### Exercise
Reproduce the listing's lines from the line with "ボンニエアエ イネルミス" to the line with "жают в Россию, то", both included, and omit the pictures from your answer.
(Beginning of Records for the exercise)
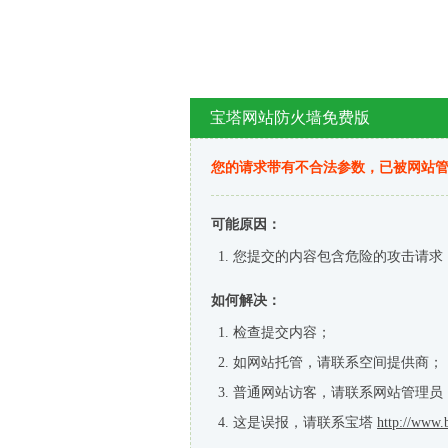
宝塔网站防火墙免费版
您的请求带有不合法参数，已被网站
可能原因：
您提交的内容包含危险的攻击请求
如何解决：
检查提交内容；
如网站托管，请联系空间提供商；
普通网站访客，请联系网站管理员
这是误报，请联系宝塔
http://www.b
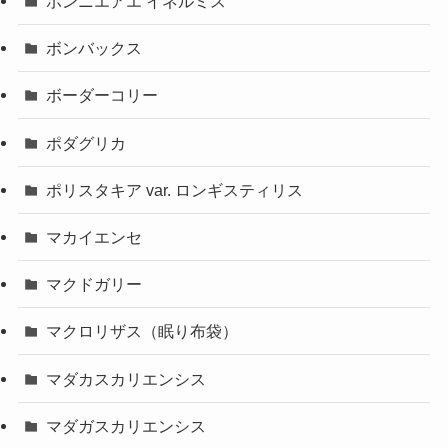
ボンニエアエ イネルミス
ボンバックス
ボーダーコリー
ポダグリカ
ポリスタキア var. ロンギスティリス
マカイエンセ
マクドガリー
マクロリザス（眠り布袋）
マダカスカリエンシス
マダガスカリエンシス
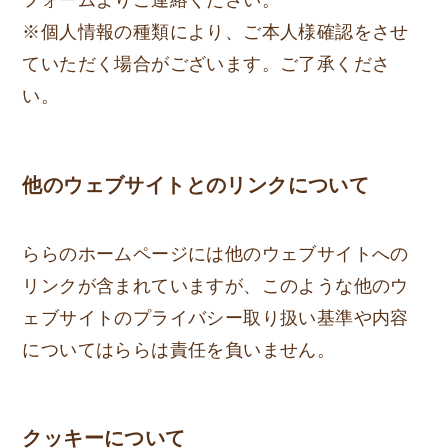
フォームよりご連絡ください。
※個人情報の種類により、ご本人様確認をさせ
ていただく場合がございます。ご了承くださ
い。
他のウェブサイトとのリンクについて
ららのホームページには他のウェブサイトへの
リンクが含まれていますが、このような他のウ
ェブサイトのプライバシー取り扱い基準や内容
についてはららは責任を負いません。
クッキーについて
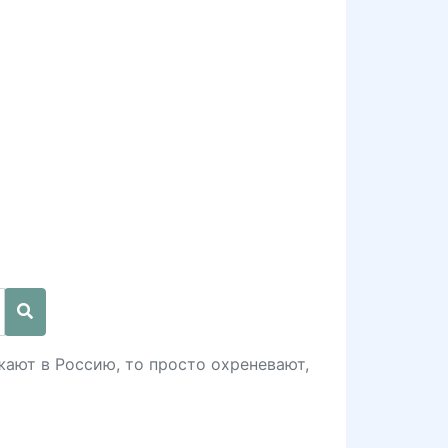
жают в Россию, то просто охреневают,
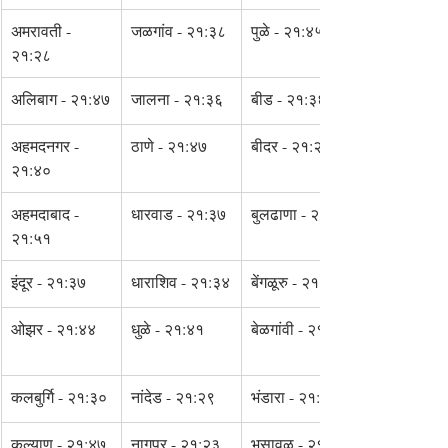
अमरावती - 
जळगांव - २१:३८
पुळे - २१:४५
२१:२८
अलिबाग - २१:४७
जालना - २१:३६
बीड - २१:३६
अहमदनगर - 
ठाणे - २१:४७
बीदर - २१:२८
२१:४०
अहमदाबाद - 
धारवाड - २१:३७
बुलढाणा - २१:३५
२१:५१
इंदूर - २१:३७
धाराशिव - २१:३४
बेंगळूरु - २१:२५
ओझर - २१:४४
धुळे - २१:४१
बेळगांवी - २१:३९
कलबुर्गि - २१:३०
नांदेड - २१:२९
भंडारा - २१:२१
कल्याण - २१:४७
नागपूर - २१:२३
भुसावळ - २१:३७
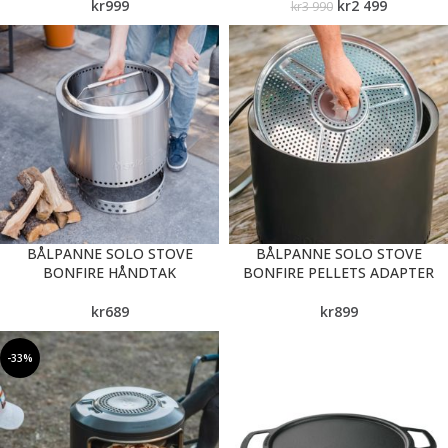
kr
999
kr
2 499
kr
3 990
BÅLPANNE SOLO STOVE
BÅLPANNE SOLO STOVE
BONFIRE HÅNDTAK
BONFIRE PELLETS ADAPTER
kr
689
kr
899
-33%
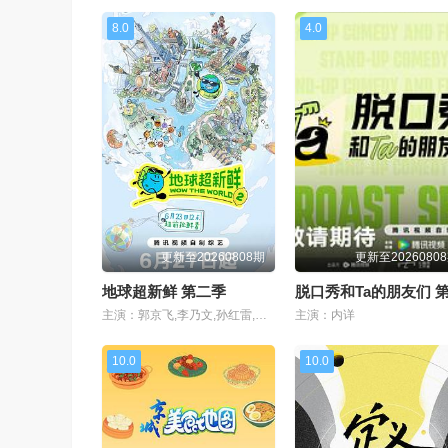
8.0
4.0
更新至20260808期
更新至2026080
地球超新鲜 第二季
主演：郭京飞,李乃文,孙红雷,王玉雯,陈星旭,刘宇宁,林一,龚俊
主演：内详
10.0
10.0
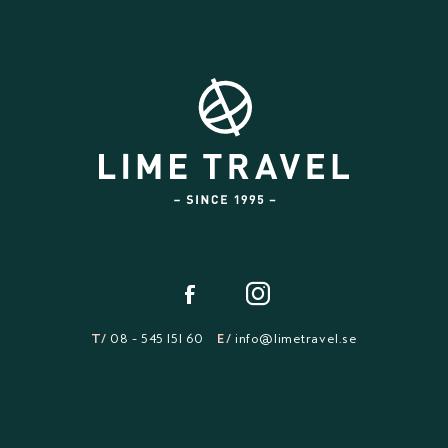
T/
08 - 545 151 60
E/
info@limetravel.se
(End of Records for the exercise)
(Beginning of Records for the exercise)
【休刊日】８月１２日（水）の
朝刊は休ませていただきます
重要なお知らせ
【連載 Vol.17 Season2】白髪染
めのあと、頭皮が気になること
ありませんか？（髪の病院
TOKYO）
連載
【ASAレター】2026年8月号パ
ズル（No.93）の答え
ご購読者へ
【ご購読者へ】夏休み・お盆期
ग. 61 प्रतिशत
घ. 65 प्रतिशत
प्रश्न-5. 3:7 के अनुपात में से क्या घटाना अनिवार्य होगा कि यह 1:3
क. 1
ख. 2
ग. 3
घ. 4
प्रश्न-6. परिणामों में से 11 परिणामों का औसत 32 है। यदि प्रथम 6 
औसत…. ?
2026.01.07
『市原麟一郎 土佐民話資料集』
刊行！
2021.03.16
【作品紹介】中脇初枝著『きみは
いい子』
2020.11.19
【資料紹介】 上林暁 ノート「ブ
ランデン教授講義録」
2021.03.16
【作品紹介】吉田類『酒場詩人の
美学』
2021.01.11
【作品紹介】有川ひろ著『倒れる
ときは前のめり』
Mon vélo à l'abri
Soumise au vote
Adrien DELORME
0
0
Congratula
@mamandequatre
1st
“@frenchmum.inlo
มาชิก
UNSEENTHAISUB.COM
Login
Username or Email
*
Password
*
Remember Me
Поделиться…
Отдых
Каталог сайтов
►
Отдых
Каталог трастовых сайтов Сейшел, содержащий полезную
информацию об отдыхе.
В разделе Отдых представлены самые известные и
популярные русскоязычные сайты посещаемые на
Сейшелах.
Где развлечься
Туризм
(End of Records for the exercise)
### Problem solution
ボンニエアエ イネルミス
ボンバックス
ボーダーコリー
ポダグリカ
ポリスタキア var. ロンギスティリス
マカイエンセ
マクドガリー
マクロリザス（眠り布袋）
マダカスカリエンシス
マダガスカリエンシス
フォームよりご連絡ください。
※個人情報の種類により、ご本人様確認をさせ
ていただく場合がございます。ご了承くださ
い。
他のウェブサイトとのリンクについて
ららのホームページには他のウェブサイトへの
リンクが含まれていますが、このような他のウ
ェブサイトのプライバシー取り扱い基準や内容
についてはららは責任を負いません。
クッキーについて
жают в Россию, то просто охреневают,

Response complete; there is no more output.